I plant my garden in mid-Spring, usually right around Mother’s Day. For the next few weeks I weed and check on my young plants and seeds, thinning as needed and setting out tomato cages. When school meetings end in early June, I take a deep breathe and then weed the garden one last time and then I choose a day to devote myself to mulching the garden. First I lay down a heavy layer of newspaper and then I spread mulch over the newspapers. I’ve been mulching my garden this way for nearly 20 years and the method is foolproof. Weeds are stifled, the garden is drought resistant, and everything looks lovely and organized.

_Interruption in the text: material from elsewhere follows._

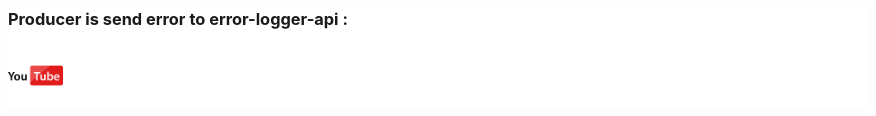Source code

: ###  Producer is send error to error-logger-api :

<a href="https://youtu.be/vaKyr5OrAA0" target="_blank">
     <img src="./img/youtube.png" alt="youtube" width="55">
</a>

This year we left town two days after school meetings ended. Because we would be away for two weeks, mulching needed to happen before we left, lest the garden be overgrown with weeds. Laying down mulch is an enjoyable chore but is a bit tiring, especially in the whirlwind that is the end of the school year. But the idea of leaving the garden to suffer through June without its customary safety net was unthinkable so JT loaded in the mulch bags and I did the work in a piecemeal fashion.

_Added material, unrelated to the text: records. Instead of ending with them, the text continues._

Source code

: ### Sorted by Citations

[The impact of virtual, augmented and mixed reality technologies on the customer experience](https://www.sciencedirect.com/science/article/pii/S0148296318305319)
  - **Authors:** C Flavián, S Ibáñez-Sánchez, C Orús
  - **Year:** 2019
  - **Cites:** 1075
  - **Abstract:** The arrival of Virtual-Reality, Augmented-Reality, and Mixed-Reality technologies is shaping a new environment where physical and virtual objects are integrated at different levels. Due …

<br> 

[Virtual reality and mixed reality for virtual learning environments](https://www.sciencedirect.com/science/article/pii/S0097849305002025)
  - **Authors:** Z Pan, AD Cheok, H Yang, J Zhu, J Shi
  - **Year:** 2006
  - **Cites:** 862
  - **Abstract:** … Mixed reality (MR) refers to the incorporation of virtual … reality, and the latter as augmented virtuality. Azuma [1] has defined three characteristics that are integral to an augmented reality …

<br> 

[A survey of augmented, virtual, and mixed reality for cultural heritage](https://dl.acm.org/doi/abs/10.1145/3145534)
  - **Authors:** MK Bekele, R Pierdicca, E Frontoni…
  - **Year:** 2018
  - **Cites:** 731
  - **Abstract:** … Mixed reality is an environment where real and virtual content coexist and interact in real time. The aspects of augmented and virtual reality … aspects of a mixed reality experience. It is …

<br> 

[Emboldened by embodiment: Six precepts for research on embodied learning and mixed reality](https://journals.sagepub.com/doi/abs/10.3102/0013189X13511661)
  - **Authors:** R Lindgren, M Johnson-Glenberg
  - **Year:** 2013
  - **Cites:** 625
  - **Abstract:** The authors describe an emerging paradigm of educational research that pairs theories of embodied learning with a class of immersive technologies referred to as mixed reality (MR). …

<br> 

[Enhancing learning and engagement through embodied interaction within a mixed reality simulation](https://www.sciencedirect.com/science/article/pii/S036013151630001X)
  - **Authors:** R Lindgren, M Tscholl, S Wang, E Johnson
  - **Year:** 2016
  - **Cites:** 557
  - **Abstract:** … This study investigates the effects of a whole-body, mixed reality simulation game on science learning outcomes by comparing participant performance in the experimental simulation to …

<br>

The first go round protected the squash, cucumbers, cantaloupe and the zinnia seeds.
Round two took care of the tomatoes, peppers, dahlias, and herbs.

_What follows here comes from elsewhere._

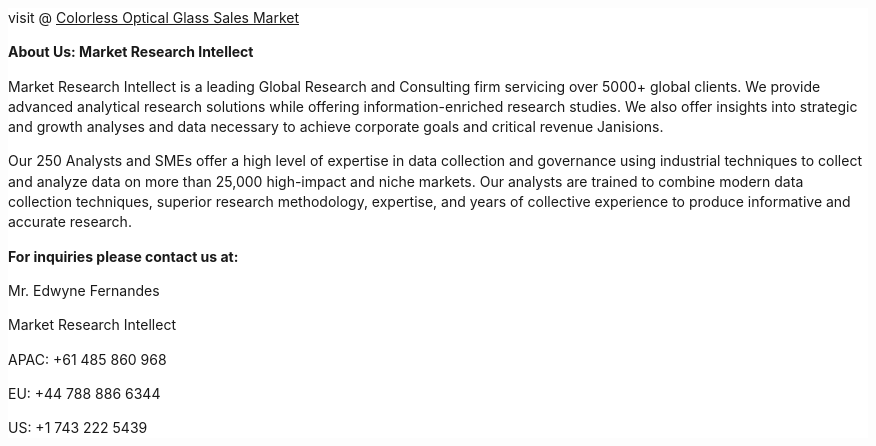 visit&nbsp;@</strong>&nbsp;</span><span class="font-[700]"><a href="https://www.marketresearchintellect.com/product/global-colorless-optical-glass-sales-market-size-forecast/?utm_source=Linkedin&utm_medium=846" target="_blank" data-tracking-control-name="article-ssr-frontend-pulse_little-text-block" data-tracking-will-navigate="" data-test-link="">Colorless Optical Glass Sales Market</a></span></p><p><strong><span class="font-[700]">About Us: Market Research Intellect</span></strong></p><p><span class="">Market Research Intellect is a leading Global Research and Consulting firm servicing over 5000+ global clients. We provide advanced analytical research solutions while offering information-enriched research studies.&nbsp;</span>We also offer insights into strategic and growth analyses and data necessary to achieve corporate goals and critical revenue Janisions.</p><p><span class="">Our 250 Analysts and SMEs offer a high level of expertise in data collection and governance using industrial techniques to collect and analyze data on more than 25,000 high-impact and niche markets. Our analysts are trained to combine modern data collection techniques, superior research methodology, expertise, and years of collective experience to produce informative and accurate research.</span></p><p><strong>For inquiries please contact us at:</strong></p><p>Mr. Edwyne Fernandes</p><p>Market Research Intellect</p><p>APAC: +61 485 860 968</p><p>EU: +44 788 886 6344</p><p>US: +1 743 222 5439</p>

Round three was completed on the morning before we left for Copenhagen and was really just spreading out the last bag of mulch and then mowing the backyard.
By design, the edges of the garden remain a bit messy. When I return from the big trip, I will swing by my favorite garden shops and buy some of the rose and hydrangea bushes that are on the clearance rack. I’ll have to wait a year to see them in their full glory but gardening is always a lesson in patience for me, so that’s okay. Soon enough I’ll have fresh dahlia and zinnia bouquets to brighten my days.
I love the way the garden looks when the mulch has been freshly laid down. These pictures will remind me of the garden happiness that awaits when I return from my adventure. That’s happy!